Was Reconstruction a success? Or was it a failure? Most students will want to give an on-the-one-hand but on-the-other-hand answer. To set up a class discussion, however, have students choose one or the other and prepare in writing three reasons for their choice. In class the instructor will be ready to offer refutations and alternatives as students are called on to state their views. The instructor will try to structure matters so that he or she will gradually withdraw, encouraging students themselves to carry on the argument. This discussion should serve to deepen students' understanding of the difficulty of the question. In addition to the text, students might read Seth M. Scheiner, editor, Reconstruction: A Tragic Era? (1978). This volume in the American Problems Series might be supplemented with selected chapters from Kenneth M. Stampp and Leon F. Litwack, editors, Reconstruction: An Anthology of Revisionist Writings (1969). See also Eric Foner, Reconstruction: America's Unfinished Revolution, 1863-1877 (1988).

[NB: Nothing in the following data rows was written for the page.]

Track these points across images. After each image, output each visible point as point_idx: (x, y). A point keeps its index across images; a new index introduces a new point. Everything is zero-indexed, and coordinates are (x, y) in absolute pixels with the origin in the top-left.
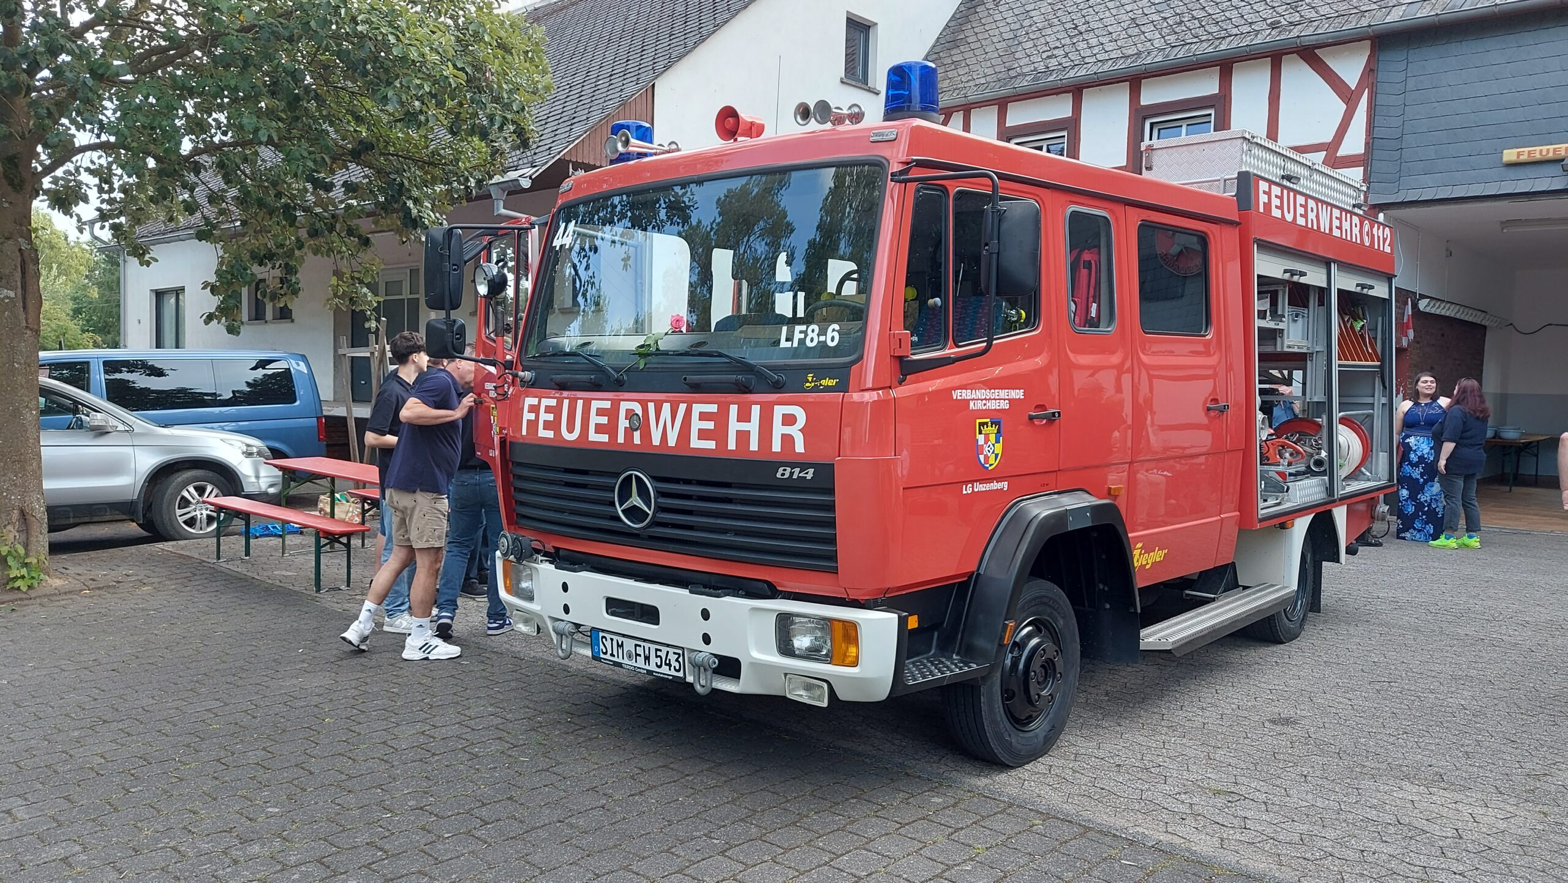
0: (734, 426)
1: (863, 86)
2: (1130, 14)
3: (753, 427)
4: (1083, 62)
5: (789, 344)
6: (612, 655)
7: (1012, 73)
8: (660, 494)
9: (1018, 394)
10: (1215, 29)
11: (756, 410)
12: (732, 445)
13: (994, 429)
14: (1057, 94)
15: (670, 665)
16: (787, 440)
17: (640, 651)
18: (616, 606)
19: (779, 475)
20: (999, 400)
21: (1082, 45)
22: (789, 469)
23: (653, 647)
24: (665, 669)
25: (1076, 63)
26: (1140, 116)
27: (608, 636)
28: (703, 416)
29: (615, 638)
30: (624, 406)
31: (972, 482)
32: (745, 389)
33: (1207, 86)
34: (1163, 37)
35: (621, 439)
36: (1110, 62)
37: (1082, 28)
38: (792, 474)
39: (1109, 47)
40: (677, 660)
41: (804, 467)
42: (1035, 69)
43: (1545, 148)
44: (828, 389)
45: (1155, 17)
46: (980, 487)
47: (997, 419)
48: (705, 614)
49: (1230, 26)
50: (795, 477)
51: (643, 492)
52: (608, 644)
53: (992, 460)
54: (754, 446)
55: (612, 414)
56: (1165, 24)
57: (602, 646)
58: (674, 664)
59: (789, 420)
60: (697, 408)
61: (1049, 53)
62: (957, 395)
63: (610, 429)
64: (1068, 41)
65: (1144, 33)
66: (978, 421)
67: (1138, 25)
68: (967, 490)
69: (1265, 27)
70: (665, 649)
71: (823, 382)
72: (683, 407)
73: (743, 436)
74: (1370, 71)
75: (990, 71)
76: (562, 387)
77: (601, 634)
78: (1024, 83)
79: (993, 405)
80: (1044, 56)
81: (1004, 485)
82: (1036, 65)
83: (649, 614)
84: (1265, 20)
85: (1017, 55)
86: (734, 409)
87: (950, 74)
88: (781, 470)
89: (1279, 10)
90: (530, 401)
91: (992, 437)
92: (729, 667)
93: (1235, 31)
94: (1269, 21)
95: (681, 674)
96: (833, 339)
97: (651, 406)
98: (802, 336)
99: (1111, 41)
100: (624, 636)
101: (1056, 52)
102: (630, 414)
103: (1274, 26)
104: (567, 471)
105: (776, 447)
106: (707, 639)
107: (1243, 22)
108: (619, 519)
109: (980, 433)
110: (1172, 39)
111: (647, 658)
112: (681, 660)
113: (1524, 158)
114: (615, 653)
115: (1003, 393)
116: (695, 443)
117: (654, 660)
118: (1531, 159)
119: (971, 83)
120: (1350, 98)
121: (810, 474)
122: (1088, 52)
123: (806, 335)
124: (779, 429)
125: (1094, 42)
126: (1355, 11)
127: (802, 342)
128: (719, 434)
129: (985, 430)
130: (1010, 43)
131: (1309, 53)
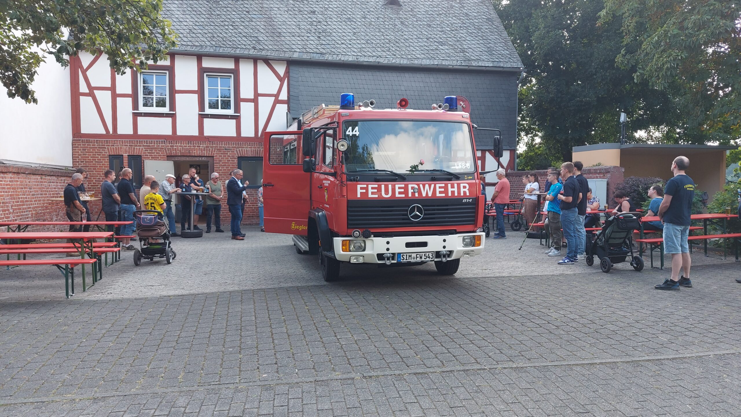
0: (450, 190)
3: (456, 189)
8: (425, 210)
10: (230, 43)
11: (456, 185)
12: (450, 194)
15: (429, 258)
16: (465, 192)
17: (418, 256)
19: (463, 201)
23: (423, 254)
24: (427, 259)
26: (202, 71)
27: (405, 254)
28: (440, 187)
29: (408, 254)
30: (410, 186)
33: (230, 65)
34: (209, 41)
35: (410, 195)
36: (189, 47)
38: (466, 201)
39: (185, 39)
40: (432, 256)
41: (469, 199)
44: (471, 179)
45: (200, 31)
48: (445, 241)
49: (236, 44)
51: (419, 210)
52: (405, 257)
54: (456, 194)
55: (406, 188)
56: (207, 36)
57: (402, 258)
59: (465, 187)
60: (437, 185)
63: (406, 192)
65: (199, 37)
67: (194, 33)
70: (428, 254)
71: (469, 177)
72: (433, 186)
73: (453, 192)
74: (287, 72)
77: (402, 254)
83: (425, 244)
84: (249, 45)
86: (449, 185)
89: (253, 42)
90: (360, 186)
93: (239, 46)
94: (252, 46)
95: (433, 259)
97: (421, 186)
99: (184, 37)
100: (412, 253)
105: (462, 194)
106: (444, 247)
107: (241, 43)
108: (409, 219)
110: (213, 43)
111: (421, 258)
114: (408, 258)
120: (281, 80)
121: (471, 200)
124: (462, 190)
126: (282, 50)
131: (267, 61)
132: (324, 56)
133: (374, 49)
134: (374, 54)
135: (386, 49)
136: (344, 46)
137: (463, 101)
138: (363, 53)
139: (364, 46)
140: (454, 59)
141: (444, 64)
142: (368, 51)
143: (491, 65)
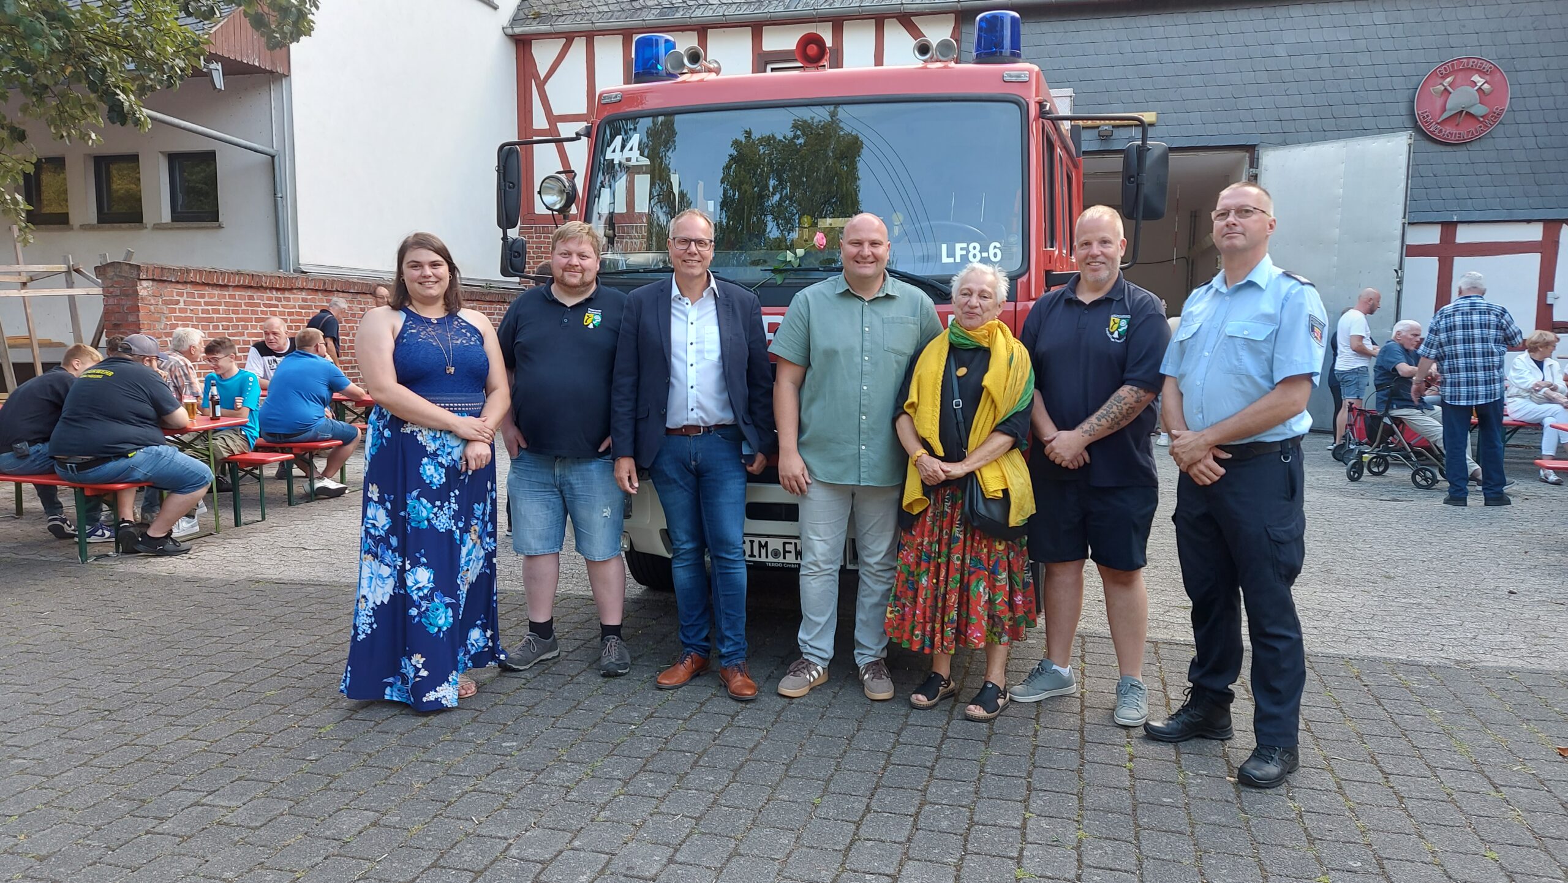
5: (951, 260)
14: (682, 31)
17: (788, 547)
26: (761, 60)
29: (756, 540)
96: (995, 255)
98: (964, 252)
100: (768, 536)
114: (756, 552)
123: (968, 252)
131: (907, 20)
137: (1482, 72)
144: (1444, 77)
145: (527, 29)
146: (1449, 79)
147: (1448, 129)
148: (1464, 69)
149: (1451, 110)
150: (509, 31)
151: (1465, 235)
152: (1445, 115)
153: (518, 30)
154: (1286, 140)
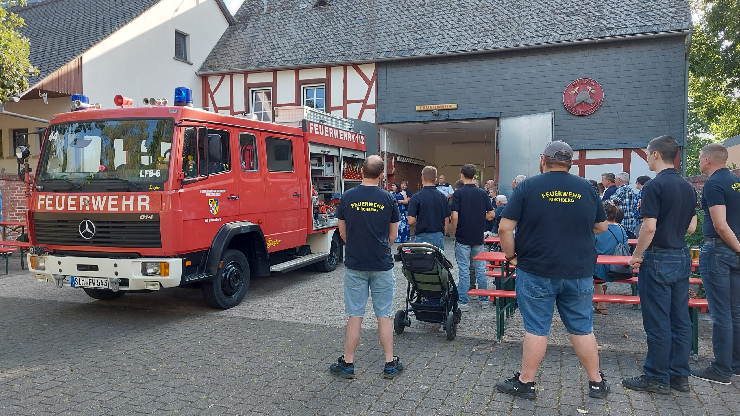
0: (124, 203)
1: (184, 61)
2: (294, 43)
3: (131, 203)
4: (276, 61)
5: (143, 176)
6: (80, 284)
7: (249, 62)
8: (96, 227)
9: (224, 191)
10: (324, 53)
11: (132, 197)
12: (124, 209)
13: (216, 202)
14: (267, 72)
15: (103, 284)
16: (143, 207)
17: (91, 281)
18: (80, 267)
19: (141, 218)
20: (217, 193)
21: (276, 53)
22: (144, 216)
23: (96, 279)
24: (101, 286)
25: (274, 60)
26: (299, 84)
27: (78, 278)
28: (113, 200)
29: (81, 278)
30: (82, 197)
31: (208, 219)
32: (128, 191)
33: (321, 74)
34: (306, 54)
35: (81, 209)
36: (287, 62)
37: (276, 46)
38: (145, 217)
39: (287, 55)
40: (106, 282)
41: (149, 215)
42: (258, 61)
43: (428, 106)
44: (157, 190)
45: (303, 45)
46: (211, 220)
47: (217, 199)
48: (116, 265)
49: (329, 53)
50: (146, 218)
51: (91, 227)
52: (78, 281)
53: (215, 211)
54: (132, 209)
55: (78, 200)
56: (307, 49)
57: (75, 282)
58: (105, 284)
59: (144, 200)
60: (111, 197)
61: (264, 55)
62: (202, 191)
63: (77, 205)
64: (270, 51)
65: (299, 51)
66: (209, 199)
67: (297, 48)
68: (207, 221)
69: (341, 55)
70: (101, 279)
71: (155, 188)
72: (105, 197)
73: (128, 206)
74: (375, 75)
75: (240, 60)
76: (56, 191)
77: (75, 278)
78: (254, 67)
79: (215, 195)
80: (262, 56)
81: (220, 220)
82: (258, 59)
83: (95, 268)
84: (341, 52)
85: (251, 54)
86: (124, 197)
87: (223, 59)
88: (141, 216)
89: (346, 48)
90: (41, 197)
91: (215, 205)
92: (125, 282)
93: (331, 55)
94: (342, 53)
95: (107, 287)
96: (158, 174)
97: (93, 197)
98: (148, 173)
99: (287, 53)
100: (84, 277)
101: (266, 55)
102: (84, 200)
103: (344, 54)
104: (59, 221)
105: (140, 209)
106: (116, 274)
107: (333, 52)
108: (81, 237)
109: (210, 203)
110: (309, 55)
111: (94, 283)
112: (107, 282)
113: (422, 109)
114: (81, 283)
115: (218, 191)
116: (110, 209)
117: (96, 283)
118: (424, 110)
119: (232, 64)
120: (369, 84)
121: (151, 217)
122: (278, 57)
123: (149, 173)
124: (140, 203)
125: (280, 52)
126: (370, 52)
127: (148, 175)
128: (119, 206)
129: (212, 202)
130: (248, 48)
131: (355, 66)
132: (412, 52)
133: (476, 35)
134: (472, 41)
135: (491, 32)
136: (440, 37)
137: (591, 85)
138: (458, 42)
139: (463, 33)
140: (581, 31)
141: (562, 39)
142: (467, 39)
143: (637, 31)
144: (575, 87)
145: (204, 72)
146: (577, 88)
147: (578, 109)
148: (583, 83)
149: (578, 101)
150: (198, 73)
151: (589, 155)
152: (576, 104)
153: (201, 73)
154: (511, 115)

When did Reconstruction end? The "tragic era" school of thought emphasized the length of oppression of the South. Current thinking may lean toward emphasis on Reconstruction's brevity. Part of the problem is defining what Reconstruction was, and the effort to do so can help students understand its nature more clearly. Social, political, military, and economic considerations make for complexity. Have students write a brief answer and discuss it in class.

Another way of understanding the nature of Reconstruction is through counterfactual hypothesis. Other nations have executed leaders of rebellions. Suppose that had happened in the United States. Other nations have seen emancipated slaves turn on their masters in an orgy of destruction. Suppose that had happened in the United States. Other nations have seen instances in which rebel bands, refusing to surrender, have taken to the mountains or the forests in the hope of raising a general revolt. Suppose that had happened extensively in the United States. Make assignments to the students from among the three possibilities. Have them write a brief description of what the South might have looked like at the time of President Hayes's inauguration in 1877. Students will use the text as a basic resource and may also consult John Hope Franklin, Reconstruction After the Civil War (second edition; 1994); Kenneth M. Stampp, The Era of Reconstruction, 1865-1877 (1965); and Leon F. Litwack, Been in the Storm So Long (1979).

Governmental and business corruption is a long and dishonorable tradition in the United States, with Reconstruction representing one of its high (or low) points. For reasons that are not clear, Americans are often offended most by governmental corruption and judge corrupt business activities less harshly. Similarly, but more understandably, today's corruption seems more offensive than yesterday's. Ask several students to collect a few samples of both business and governmental corruption from current magazines and newspapers and a few from the earlier accounts by Matthew Josephson, The Robber Barons: The Great American Capitalists, 1861-1901 (1934) and The Politicos, 1865-1896 (1938), or the more current account by Mark Wahlgren Summers, The Era of Good Stealings (1993). Ask them to report to the class, offering a judgment scale of one to ten for evildoing. The students should, as part of the exercise, define corruption and explain how they arrived at that definition.